Using a variable to index a simd vector with _mm256_extract_epi32() intrinsic
Apparently GCC and Clang made a different choice.
IMHO GCC has made the right choice by not implementing this for variable indices. Intrinsic _mm256_extract_epi32
doesn't translate to a single instruction. With a variable index this intrinsic might lead to inefficient code,
if it is used in a performance critical loop.
For example, Clang 3.8 needs 4 instructions to implement _mm256_extract_epi32
with a variable index.
GCC forces the programmer to think about more efficient code that avoids _mm256_extract_epi32
with variable indices.
Nevertheless, sometimes it is useful to have a portable (gcc, clang, icc) function, which emulates _mm256_extract_epi32
with variable a index:
uint32_t mm256_extract_epi32_var_indx(const __m256i vec, const unsigned int i) {
__m128i indx = _mm_cvtsi32_si128(i);
__m256i val = _mm256_permutevar8x32_epi32(vec, _mm256_castsi128_si256(indx));
return _mm_cvtsi128_si32(_mm256_castsi256_si128(val));
}
This should compile to three instructions after inlining: two vmovd
s and a vpermd
(gcc 8.2 with -m64 -march=skylake -O3
):
mm256_extract_epi32_var_indx:
vmovd xmm1, edi
vpermd ymm0, ymm1, ymm0
vmovd eax, xmm0
vzeroupper
ret
Note that the intrinsics guide describes that the result is 0 for indices
>=8 (which is an unusual case anyway). With Clang 3.8, and with mm256_extract_epi32_var_indx
, the index is reduced modulo 8. In other words: only the 3 least significant bits of the index are used.

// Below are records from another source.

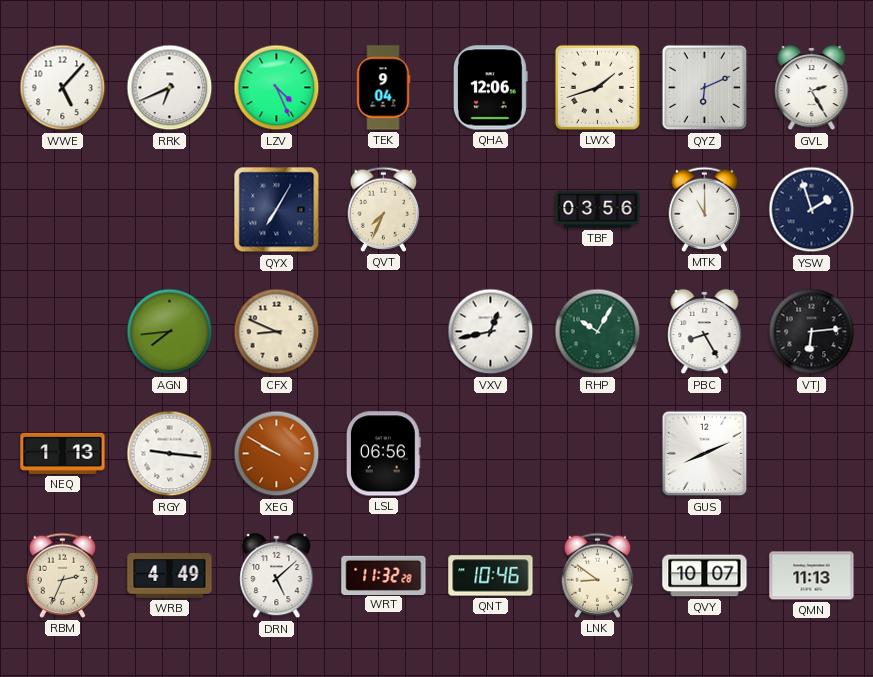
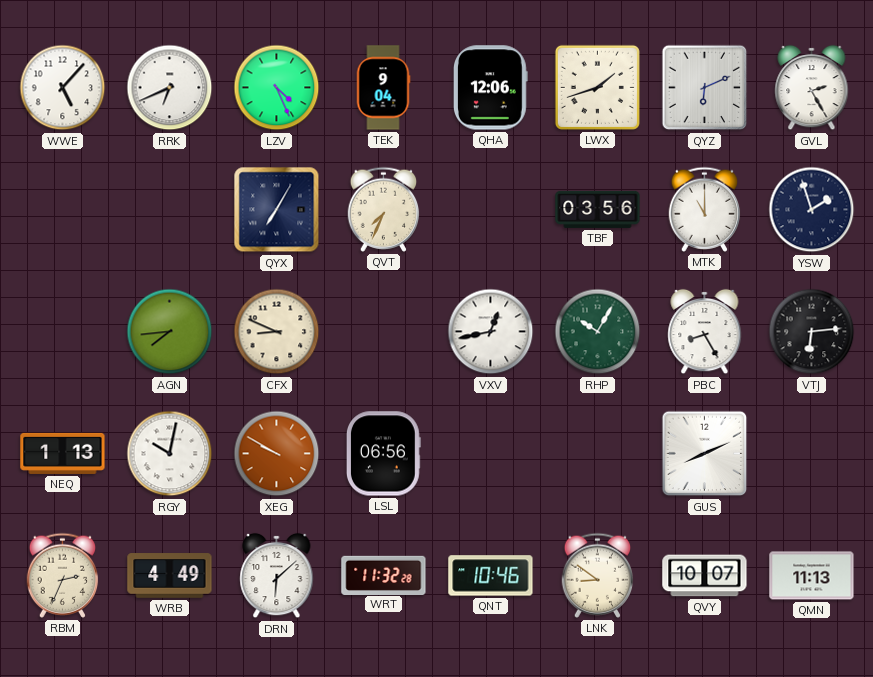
RGY: 9:16 -> 10:02
DRN: 5:08 -> 6:08
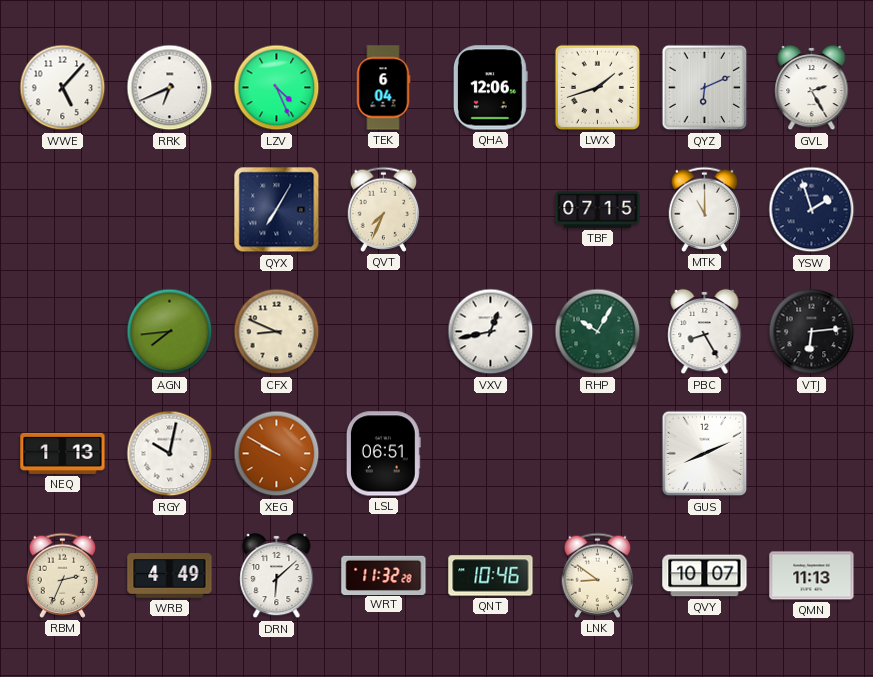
TEK: 9:04 -> 6:04
TBF: 03:56 -> 07:15
LSL: 06:56 -> 06:51
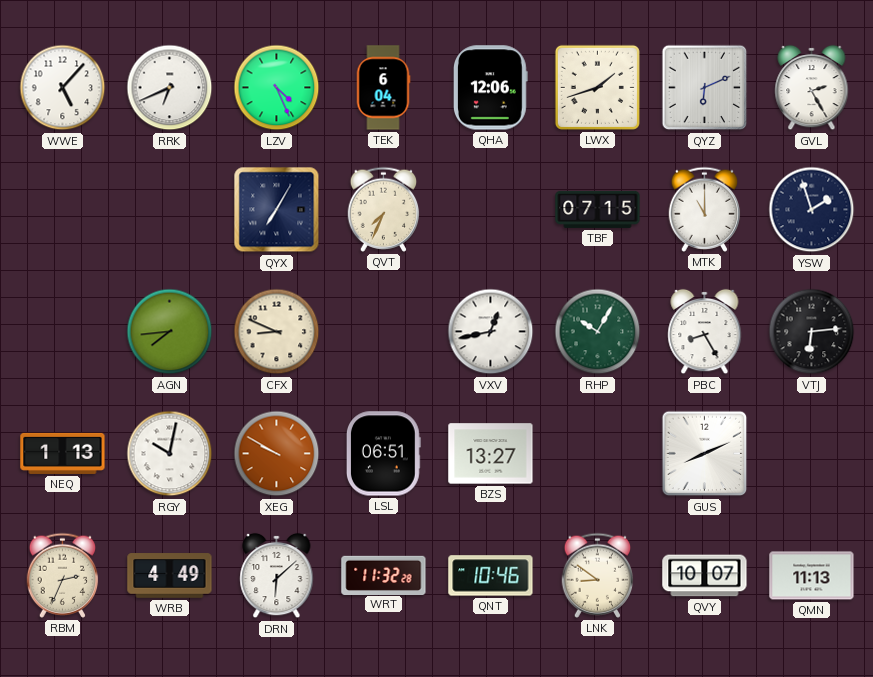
BZS: none -> 13:27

Note that Clang 5.0's round trip to memory isn't very efficient too,
see this Godbolt link. Clang 7.0
fails to compile _mm256_extract_epi32
with variable indices.
As @Peter Cordes commented: with a fixed index 0, 1, 2, or 3, only a single pextrd
instruction is needed to
extract the integer from the xmm register. With a fixed index 4, 5, 6, or 7, two instructions are required.
Unfortunately, a vpextrd
instruction working on 256-bit ymm registers doesn't exist.
The next example illustrates my answer:
A naive programmer starting with SIMD intrinsics might write
the following code to sum the elements 0, 1, ..., j-1, with j<8
, from vec
.
#include <stdlib.h>
#include <immintrin.h>
#include <stdint.h>
uint32_t foo( __m256i vec , int j)
{
uint32_t sum=0;
for (int i = 0; i < j; i++){
sum = sum + (uint32_t)_mm256_extract_epi32( vec, i );
}
return sum;
}
With Clang 3.8 this compiles to about 50 instructions with branches and loops. GCC fails to compile this code. Obviously an efficient code to sum these elements is likely based on:
- mask out the elements j, j+1, ..., 7, and
- compute the horizontal sum.
The __N
it says must be a 1-bit immediate is not the 2nd arg to _mm256_extract_epi32
, it's some function of that used as an arg to __builtin_ia32_vextractf128_si256
(presumably the 3rd bit). Then later it wants an integer constant in the 0..3 range for vpextrd
, giving you a total of 3 bits of index.
_mm256_extract_epi32
is a composite intrinsic, not directly defined in terms of a single builtin
function.
vpextrd r32, ymm, imm8
doesn't exist, only the xmm version exists, so _mm256_extract_epi32
is a wrapper around vextracti/f128
/ vpextrd
. Gcc chooses to only make it work for compile-time constants so it always compiles to at most 2 instructions.
If you want runtime-variable vector indexing, you need to use different syntax; e.g. store to an array and load a scalar, and hope gcc optimizes that into a shuffle / extract.
Or define a GNU C native vector type with the right element width, and use foo[i]
to index it like an array.
typedef int v8si __attribute__ ((vector_size (32)));
v8si tmp = foo; // may need a cast to convert from __m256i
int element_i = tmp[i];
__m256i
in gcc/clang is defined as a vector of long long
elements, so if you index it directly with []
, you'll get qword elements. (And your code won't compile with MSVC, which doesn't define __m256i
that way at all.)
I haven't checked the asm for any of these recently: if you care about efficiency, you might want to manually design a shuffle using your runtime-variable index, like @Wim's answer suggests that clang does.